LETTER 222. TO J.D. HOOKER. Freshwater, Isle of Wight, July 28th .
I am glad to hear that you are going (222/1. In his Presidential Address at Norwich.) to touch on the statement that the belief in Natural Selection is passing away. I do not suppose that even the "Athenaeum" would pretend that the belief in the common descent of species is passing away, and this is the more important point. This now almost universal belief in the evolution (somehow) of species, I think may be fairly attributed in large part to the "Origin." It would be well for you to look at the short Introduction of Owen's "Anat. of Invertebrates," and see how fully he admits the descent of species.
Of the "Origin," four English editions, one or two American, two French, two German, one Dutch, one Italian, and several (as I was told) Russian editions. The translations of my book on "Variation under Domestication" are the results of the "Origin;" and of these two English, one American, one German, one French, one Italian, and one Russian have appeared, or will soon appear. Ernst Hackel wrote to me a week or two ago, that new discussions and reviews of the "Origin" are continually still coming out in Germany, where the interest on the subject certainly does not diminish. I have seen some of these discussions, and they are good ones. I apprehend that the interest on the subject has not died out in North America, from observing in Professor and Mrs. Agassiz's Book on Brazil how exceedingly anxious he is to destroy me. In regard to this country, every one can judge for himself, but you would not say interest was dying out if you were to look at the last number of the "Anthropological Review," in which I am incessantly sneered at. I think Lyell's "Principles" will produce a considerable effect. I hope I have given you the sort of information which you want. My head is rather unsteady, which makes my handwriting worse than usual.

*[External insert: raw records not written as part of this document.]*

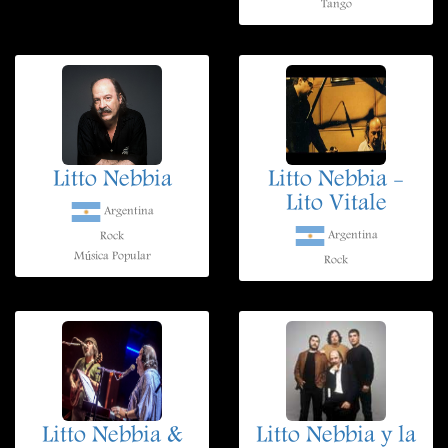
Tango
Litto Nebbia
Litto Nebbia -
Lito Vitale
Argentina
Argentina
Rock
Música Popular
Rock
Litto Nebbia &
Litto Nebbia y la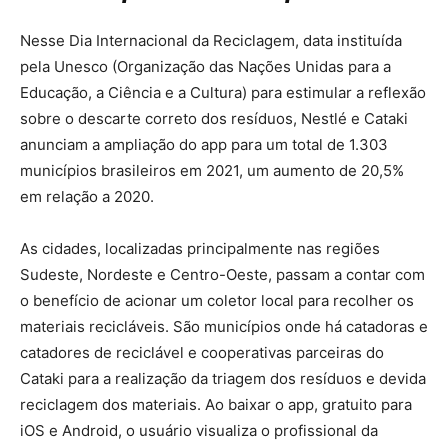
Nesse Dia Internacional da Reciclagem, data instituída
pela Unesco (Organização das Nações Unidas para a
Educação, a Ciência e a Cultura) para estimular a reflexão
sobre o descarte correto dos resíduos, Nestlé e Cataki
anunciam a ampliação do app para um total de 1.303
municípios brasileiros em 2021, um aumento de 20,5%
em relação a 2020.
As cidades, localizadas principalmente nas regiões
Sudeste, Nordeste e Centro-Oeste, passam a contar com
o benefício de acionar um coletor local para recolher os
materiais recicláveis. São municípios onde há catadoras e
catadores de reciclável e cooperativas parceiras do
Cataki para a realização da triagem dos resíduos e devida
reciclagem dos materiais. Ao baixar o app, gratuito para
iOS e Android, o usuário visualiza o profissional da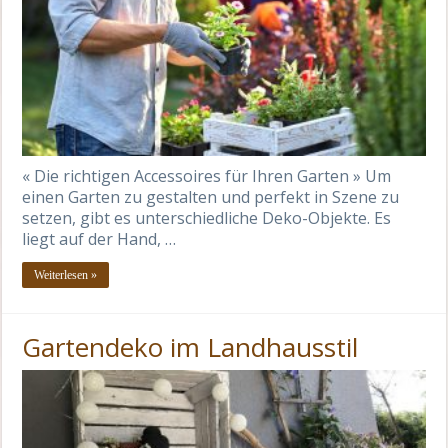
« Die richtigen Accessoires für Ihren Garten » Um
einen Garten zu gestalten und perfekt in Szene zu
setzen, gibt es unterschiedliche Deko-Objekte. Es
liegt auf der Hand, …
Weiterlesen »
Gartendeko im Landhausstil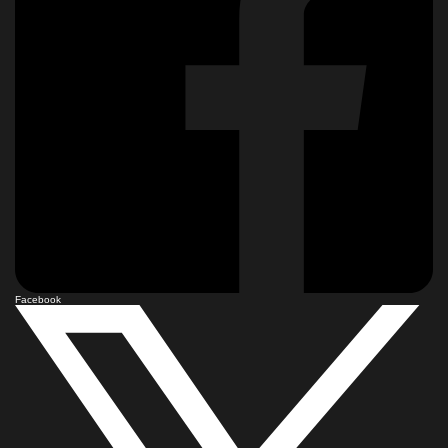
Facebook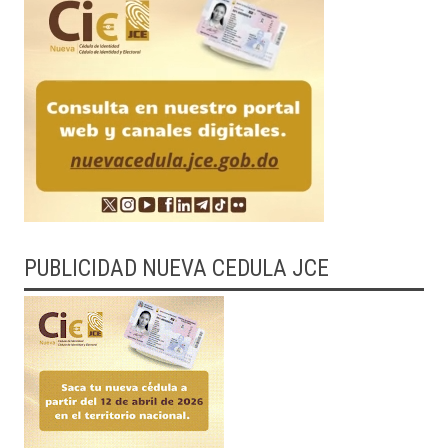
PUBLICIDAD NUEVA CEDULA JCE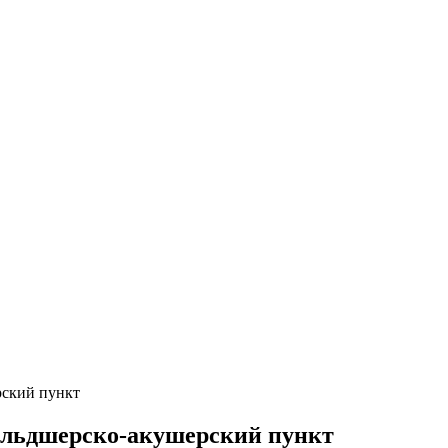
рский пункт
ельдшерско-акушерский пункт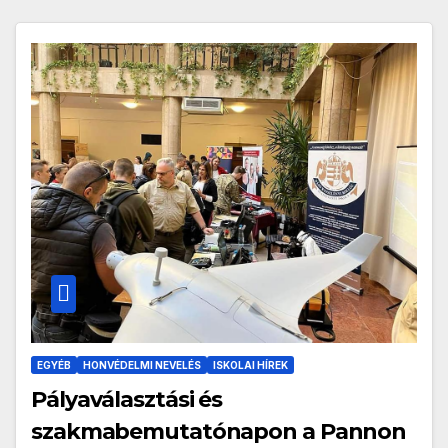
EGYÉB
HONVÉDELMI NEVELÉS
ISKOLAI HÍREK
Pályaválasztási és
szakmabemutatónapon a Pannon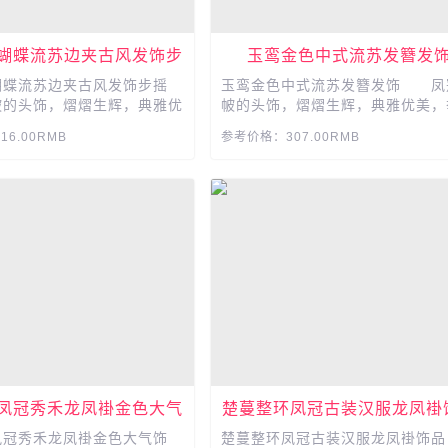
蝴蝶流苏边夹古风发饰步
玉鸾金色中式流苏发簪发
摇
蝴蝶流苏边夹古风发饰步摇
玉鸾金色中式流苏发簪发饰 凤
的头饰，熠熠生辉，典雅优
帔的头饰，熠熠生辉，典雅优美，
足间透露出高雅!...
投足间透露出高雅!...
6.00RMB
参考价格：307.00RMB
凤冠秀禾龙凤褂金色大气
楚蔓整环凤冠古装汉服龙凤褂
饰品
凤冠秀禾龙凤褂金色大气饰
楚蔓整环凤冠古装汉服龙凤褂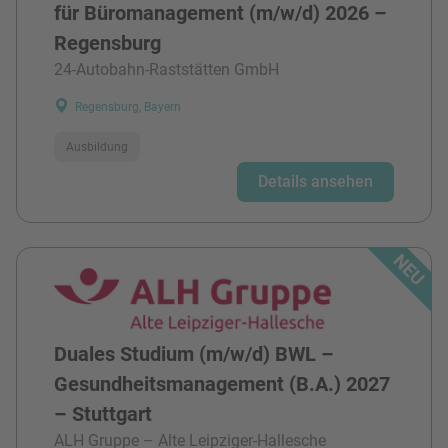
für Büromanagement (m/w/d) 2026 –
Regensburg
24-Autobahn-Raststätten GmbH
Regensburg, Bayern
Ausbildung
Details ansehen
Duales Studium (m/w/d) BWL –
Gesundheitsmanagement (B.A.) 2027
– Stuttgart
ALH Gruppe – Alte Leipziger-Hallesche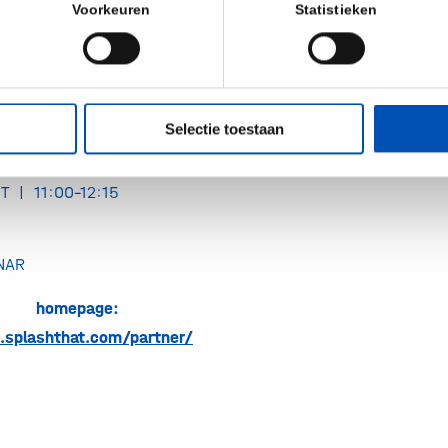
Voorkeuren
Statistieken
 |
Best Ways to
ion
de 4 |
Business
Selectie toestaan
mes of Pandemic
T | 11:00-12:15
NAR
homepage:
es.splashthat.com/partner/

If you argue about the non-acceptance of Natural Selection, it seems to me a very striking fact that the Newtonian theory of gravitation, which seems to every one now so certain and plain, was rejected by a man so extraordinarily able as Leibnitz. The truth will not penetrate a preoccupied mind.
Wallace (222/2. Wallace, "Westminster Review," July, 1867. The article begins: "There is no more convincing proof of the truth of a comprehensive theory, than its power of absorbing and finding a place for new facts, and its capability of interpreting phenomena, which had been previously looked upon as unaccountable anomalies..." Mr. Wallace illustrates his statement that "a false theory will never stand this test," by Edward Forbes' "polarity" speculations (see page 84 of the present volume) and Macleay's "Circular" and "Quinarian System" published in his "Horae Entomologicae," 1821, and developed by Swainson in the natural history volumes of "Lardner's Cabinet Cyclopaedia." Mr. Wallace says that a "considerable number of well-known naturalists either spoke approvingly of it, or advocated similar principles, and for a good many years it was decidedly in the ascendant...yet it quite died out in a few short years, its very existence is now a matter of history, and so rapid was its fall that...Swainson, perhaps, lived to be the last man who believed in it. Such is the course of a false theory. That of a true one is very different, as may be well seen by the progress of opinion on the subject of Natural Selection."